Los medios cubren el mainstream de un modo casi exclusivamente cuantificable, esos numeritos son los que conducen el negocio y luego por supuesto, viene la mano que mece la cuna del éxito: las mayors. Las grandes corporaciones que digitan a sus clientes para que colaboren sin otra intención que la de abultar sus cuentas bancarias. No existe guion, encuentro cultural, mix de géneros, nuevas narrativas, nada de eso es siquiera considerado. La ganancia es sólo financiera.

 

Que el dinero mueve el mundo no es ninguna novedad. Pensemos en un combo explosivo: juventud+dinero.

 

Quemar etapas, ser top sin haber conocido el under, la juventud mostrada como un elixir que parece engrandecer sus logros. La edad de las «nuevas caras de la música» (uso este concepto para no catalogar por géneros) no les da más mérito, sino que, en todo caso, explica la hábil, siniestra y veloz mano de la industria, esa mano que te coloca más o menos rápido, pero a la hora de sostenerte cambia de teléfono y país cuando querés ubicarlo.
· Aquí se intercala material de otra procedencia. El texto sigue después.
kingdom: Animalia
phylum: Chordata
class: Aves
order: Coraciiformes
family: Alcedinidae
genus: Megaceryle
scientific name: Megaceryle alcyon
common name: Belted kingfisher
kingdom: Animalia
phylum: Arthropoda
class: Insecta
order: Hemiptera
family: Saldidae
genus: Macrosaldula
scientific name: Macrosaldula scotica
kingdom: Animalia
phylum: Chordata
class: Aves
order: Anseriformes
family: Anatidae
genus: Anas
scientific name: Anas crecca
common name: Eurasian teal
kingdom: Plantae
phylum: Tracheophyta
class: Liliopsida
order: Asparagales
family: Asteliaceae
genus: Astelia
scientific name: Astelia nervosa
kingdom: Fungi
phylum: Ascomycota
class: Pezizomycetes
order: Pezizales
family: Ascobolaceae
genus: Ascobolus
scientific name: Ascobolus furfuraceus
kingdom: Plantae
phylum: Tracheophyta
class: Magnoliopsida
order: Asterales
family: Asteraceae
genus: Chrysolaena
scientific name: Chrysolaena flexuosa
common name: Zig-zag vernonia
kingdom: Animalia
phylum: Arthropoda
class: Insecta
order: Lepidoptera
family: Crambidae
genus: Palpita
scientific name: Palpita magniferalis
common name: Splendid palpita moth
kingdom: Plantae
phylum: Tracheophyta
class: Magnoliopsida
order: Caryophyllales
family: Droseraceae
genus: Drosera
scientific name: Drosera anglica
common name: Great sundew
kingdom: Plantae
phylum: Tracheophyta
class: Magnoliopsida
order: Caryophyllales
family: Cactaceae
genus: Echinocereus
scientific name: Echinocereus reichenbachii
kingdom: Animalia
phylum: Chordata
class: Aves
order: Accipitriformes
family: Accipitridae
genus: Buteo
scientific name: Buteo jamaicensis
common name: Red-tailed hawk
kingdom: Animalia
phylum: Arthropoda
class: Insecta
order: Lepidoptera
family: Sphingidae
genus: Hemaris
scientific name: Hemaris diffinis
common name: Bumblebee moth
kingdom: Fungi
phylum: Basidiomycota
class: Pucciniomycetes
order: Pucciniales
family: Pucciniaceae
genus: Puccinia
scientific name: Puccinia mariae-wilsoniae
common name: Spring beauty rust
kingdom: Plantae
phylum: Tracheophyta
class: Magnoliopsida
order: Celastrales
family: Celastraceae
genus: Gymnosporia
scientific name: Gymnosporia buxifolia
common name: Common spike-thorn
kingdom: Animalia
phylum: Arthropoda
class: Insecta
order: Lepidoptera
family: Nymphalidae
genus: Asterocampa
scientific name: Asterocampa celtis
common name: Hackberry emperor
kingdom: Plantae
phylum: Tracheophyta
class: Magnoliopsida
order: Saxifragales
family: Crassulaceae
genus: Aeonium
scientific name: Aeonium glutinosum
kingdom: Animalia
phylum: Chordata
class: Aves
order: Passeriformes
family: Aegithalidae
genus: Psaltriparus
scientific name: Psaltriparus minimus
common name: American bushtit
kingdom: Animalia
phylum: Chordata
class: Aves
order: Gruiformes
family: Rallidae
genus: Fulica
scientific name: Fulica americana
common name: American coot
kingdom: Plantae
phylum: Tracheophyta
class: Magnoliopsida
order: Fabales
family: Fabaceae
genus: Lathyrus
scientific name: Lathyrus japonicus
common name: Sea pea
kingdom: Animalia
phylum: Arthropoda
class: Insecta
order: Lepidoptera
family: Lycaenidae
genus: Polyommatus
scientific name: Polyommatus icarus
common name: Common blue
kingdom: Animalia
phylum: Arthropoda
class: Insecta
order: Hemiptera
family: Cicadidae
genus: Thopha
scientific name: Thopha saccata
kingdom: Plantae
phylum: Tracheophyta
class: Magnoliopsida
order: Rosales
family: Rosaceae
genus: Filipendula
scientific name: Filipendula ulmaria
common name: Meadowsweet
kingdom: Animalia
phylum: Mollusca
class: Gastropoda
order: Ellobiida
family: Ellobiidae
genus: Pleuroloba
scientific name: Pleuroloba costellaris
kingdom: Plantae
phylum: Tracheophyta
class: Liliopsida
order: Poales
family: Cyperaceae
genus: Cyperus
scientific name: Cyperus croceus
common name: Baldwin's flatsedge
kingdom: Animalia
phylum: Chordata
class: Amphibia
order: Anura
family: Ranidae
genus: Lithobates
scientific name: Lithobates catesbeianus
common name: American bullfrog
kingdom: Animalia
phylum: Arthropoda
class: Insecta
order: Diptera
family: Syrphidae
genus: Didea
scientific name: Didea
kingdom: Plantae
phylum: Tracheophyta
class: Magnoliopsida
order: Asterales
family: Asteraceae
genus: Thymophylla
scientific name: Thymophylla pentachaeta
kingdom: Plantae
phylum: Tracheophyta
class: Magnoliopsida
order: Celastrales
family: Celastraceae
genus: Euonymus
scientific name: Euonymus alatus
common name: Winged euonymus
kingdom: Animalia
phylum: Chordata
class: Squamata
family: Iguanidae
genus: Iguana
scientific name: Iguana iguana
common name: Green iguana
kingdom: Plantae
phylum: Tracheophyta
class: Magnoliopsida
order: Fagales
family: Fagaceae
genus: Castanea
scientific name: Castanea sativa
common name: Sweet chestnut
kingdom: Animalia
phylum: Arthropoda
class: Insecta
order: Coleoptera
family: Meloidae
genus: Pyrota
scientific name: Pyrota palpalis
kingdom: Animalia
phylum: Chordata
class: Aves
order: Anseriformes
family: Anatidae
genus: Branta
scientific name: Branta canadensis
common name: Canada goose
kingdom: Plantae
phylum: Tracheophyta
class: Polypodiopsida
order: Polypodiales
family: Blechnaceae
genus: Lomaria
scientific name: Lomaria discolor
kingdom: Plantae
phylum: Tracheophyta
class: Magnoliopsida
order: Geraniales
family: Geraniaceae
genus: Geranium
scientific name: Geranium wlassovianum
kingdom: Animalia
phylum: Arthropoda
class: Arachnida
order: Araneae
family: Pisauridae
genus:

Esa máquina impiadosa que habla de pibes tocados por la suerte, que les pone sobre la mesa contratos millonarios con letras pulidas como los más filosos colmillos, con estrategias de negocios donde quedan obligados a trabajar como si el arte tuviese calendarios estrictos. Como si uno pudiese tener la certeza que va a poder crear un disco por año (por ejemplo), como si la inspiración estuviese incluida en nuestra rutina, exactamente después del primer café y antes del segundo cigarrillo.

 

 

V

 

Soy vieja para considerarme target de los consumos jóvenes, pero también soy joven para actuar como una detractora crónica de esos mismos consumos (espero nunca llegue ese momento). La cosa es que a mí me han interpelado, puntualmente me sentí (y siento) comprometida con todo lo que pasó con el trap en Argentina.

 

A pesar de que honestamente yo siento que no están hablándome a mí, siempre quedo atenta a sus propuestas y dejando a un lado los formalismos creo ser fan de más de uno de ellos. Sí, el fanatismo que nunca terminé de abrazar en mi propia adolescencia.

 

La autogestión es una de las primeras banderas que tenemos que plantar a la hora de pensar en la construcción de una prematura historia.

 

Son chicos que arrancaron y sostuvieron la movida solos por bastante tiempo, que y lo más importante, que siguieron creyendo.

 

Nacidos pocos años luego de la masacre más grande que vio mi generación (Cromañón) y al margen de un indie que no supo adoptarlos, la capacidad de identificación, de ídolo proyectado como talismán, estaba algo más que vapuleada.

 

Pero tienen algo único e irrepetible: tiene la capacidad de contar una historia. Y con esto no necesariamente le doy un tono serio a sus obras, las historias no tienen por qué ser profundas tampoco, la historia da algo esencial: una INTENCIÓN. Y la intención nace de adentro, eso sí es honesto.

 

En la juventud está el placer. Pues placer es también tener el camino allanado para equivocarse.

 

Escuchamos a un cantante. Nos gusta, nos interesa mucho y de pronto ante su hit determina automáticamente un parámetro. Y lo castigamos si hace algo «aceptable». No toleremos su humanidad. No corre la piedad ni las medias tintas, la exploración de otros géneros debe mostrarse solo una vez entendida. No queremos que ensaye a la vista.

 

Ningún artista debería pactar con sangre la modalidad con que traza su camino estético. Ningún fan debería acostumbrarse al encanto de la farsa. O mejor dicho, todo fan debería estar preparado para que la expectativa le pegue un revés.

 

Ysy no sería Ysy si no fuese porteño. Dillom no luciría como esa figurita troquelada de una viñeta noventosa, con un latiguillo y una mascota como mejor amigo. A Duki la argentinidad le sale por los poros y otra sería la historia de haber nacido en otro sitio.

 

No somos lo que comemos, somos lo que vivimos, pero la farsa también puede ser parte del cuento. La juventud los hace interactuar diferente con sus sentimientos, con lo que les pasa. Bienvenida sea esa impunidad.

 

Juventud es una palabra asquerosa, da esa sensación de que el que la dice está escrutando al objeto de estudio con pinzas, colocándolo sobre una placa de Petri y dejando claro que no somos pares. ¿Cómo no van a creérsela si construyeron un movimiento? Tampoco ser humilde es una obligación. Tienen toda una vida para volver a empezar. Tal vez allí resida el rencor. Elles pueden ir al after del after y amanecer sin alarmas ni ojeras, improvisar coreos en historias que luego serán el desafío de bailarines terminales, arrojarse desde un escenario sin especular sobre la masa muscular de su sostén aleatorio. ¿Acaso no es todo una cuestión de tiempo?